WHAT THE EXERCISE ASKS:
Rewrite the data from the line containing "phylum: Tracheophyta" up to and including its final line, changing "name" to "label" and keeping everything else the same.

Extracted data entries
((
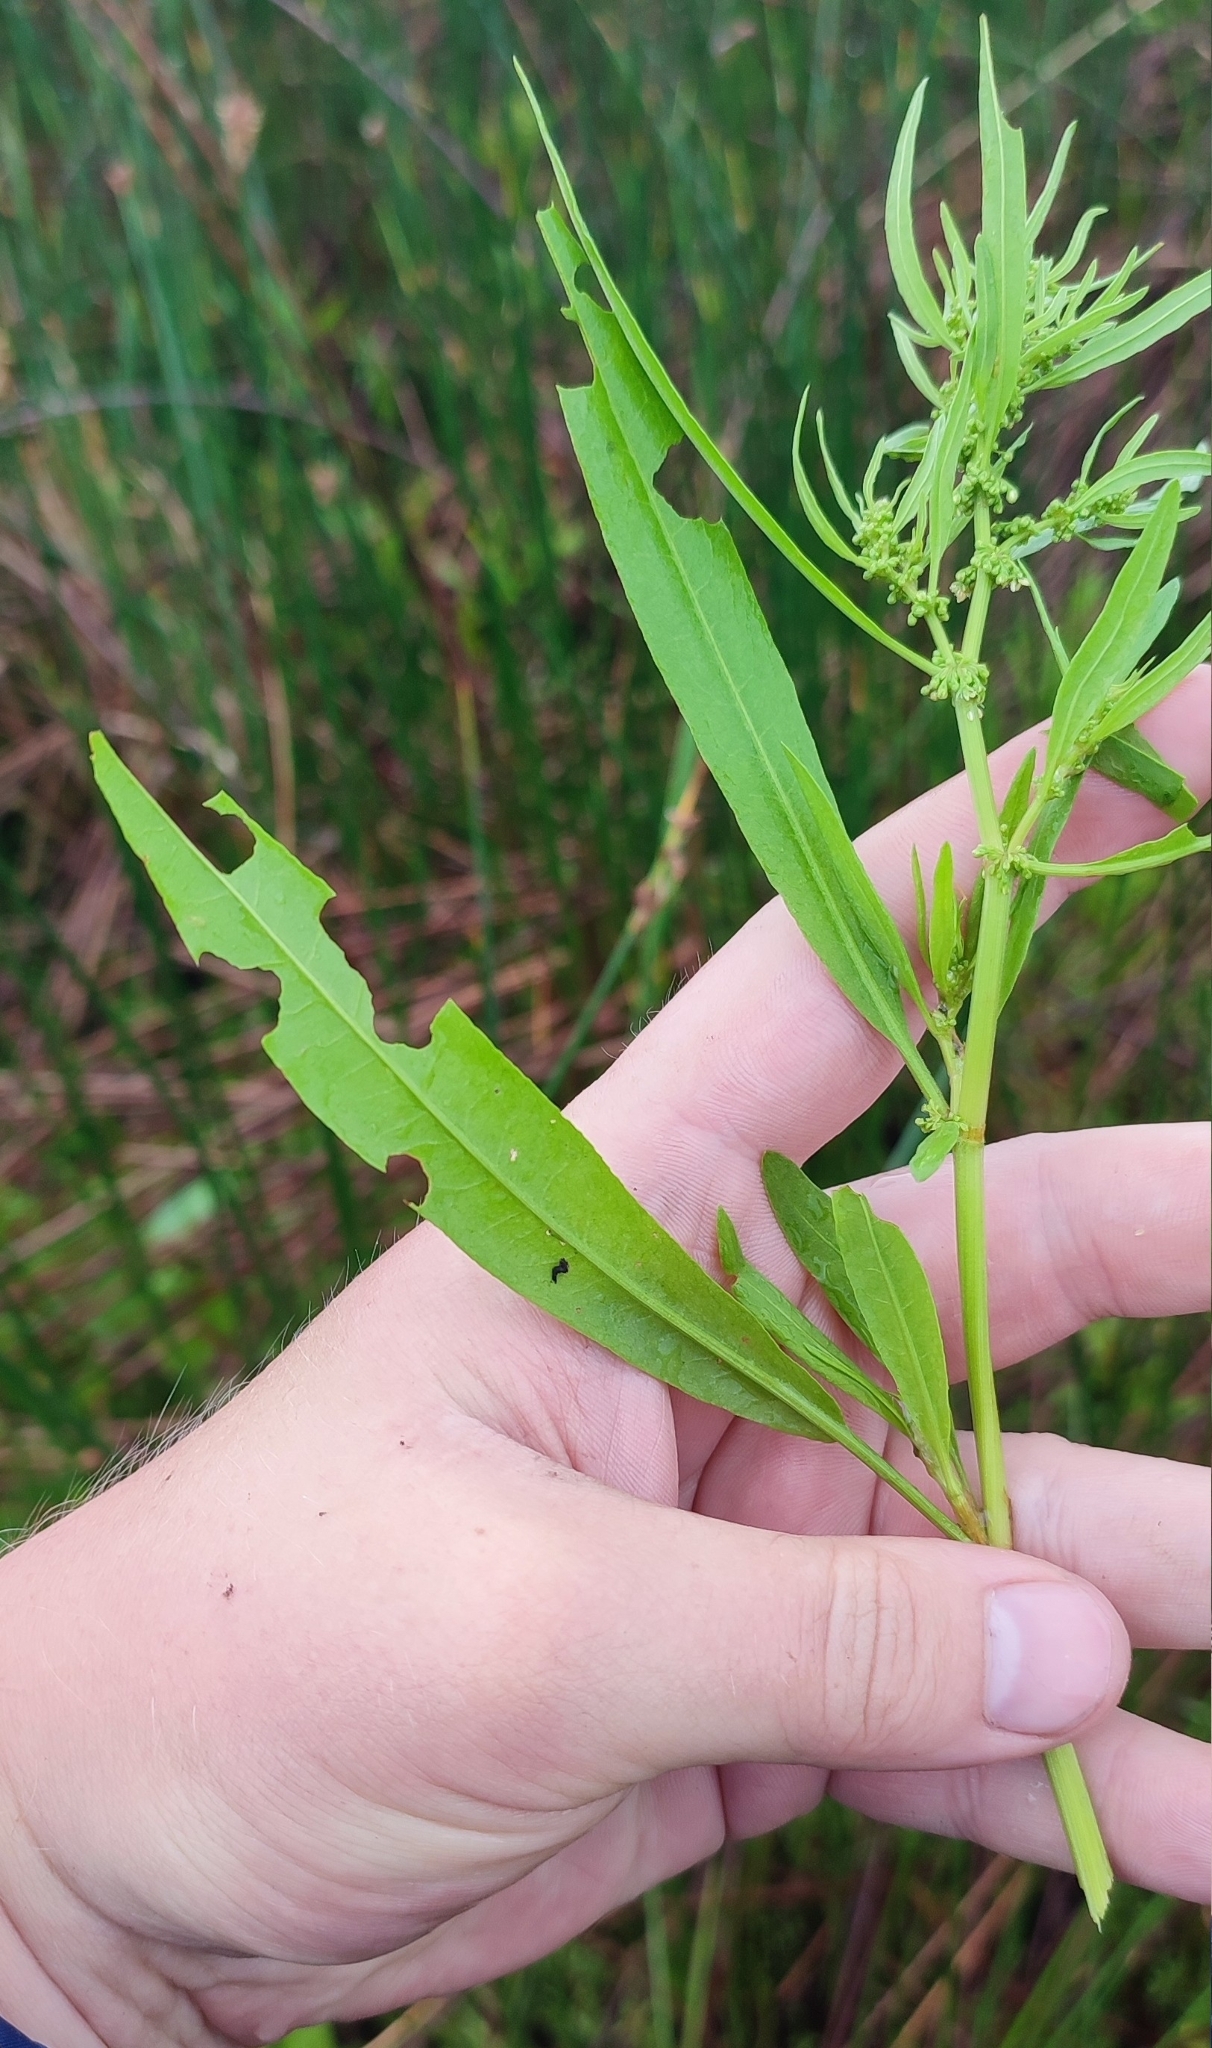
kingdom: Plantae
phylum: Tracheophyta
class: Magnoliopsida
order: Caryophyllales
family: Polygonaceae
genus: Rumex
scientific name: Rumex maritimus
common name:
))
ANSWER:
phylum: Tracheophyta
class: Magnoliopsida
order: Caryophyllales
family: Polygonaceae
genus: Rumex
scientific label: Rumex maritimus
common label:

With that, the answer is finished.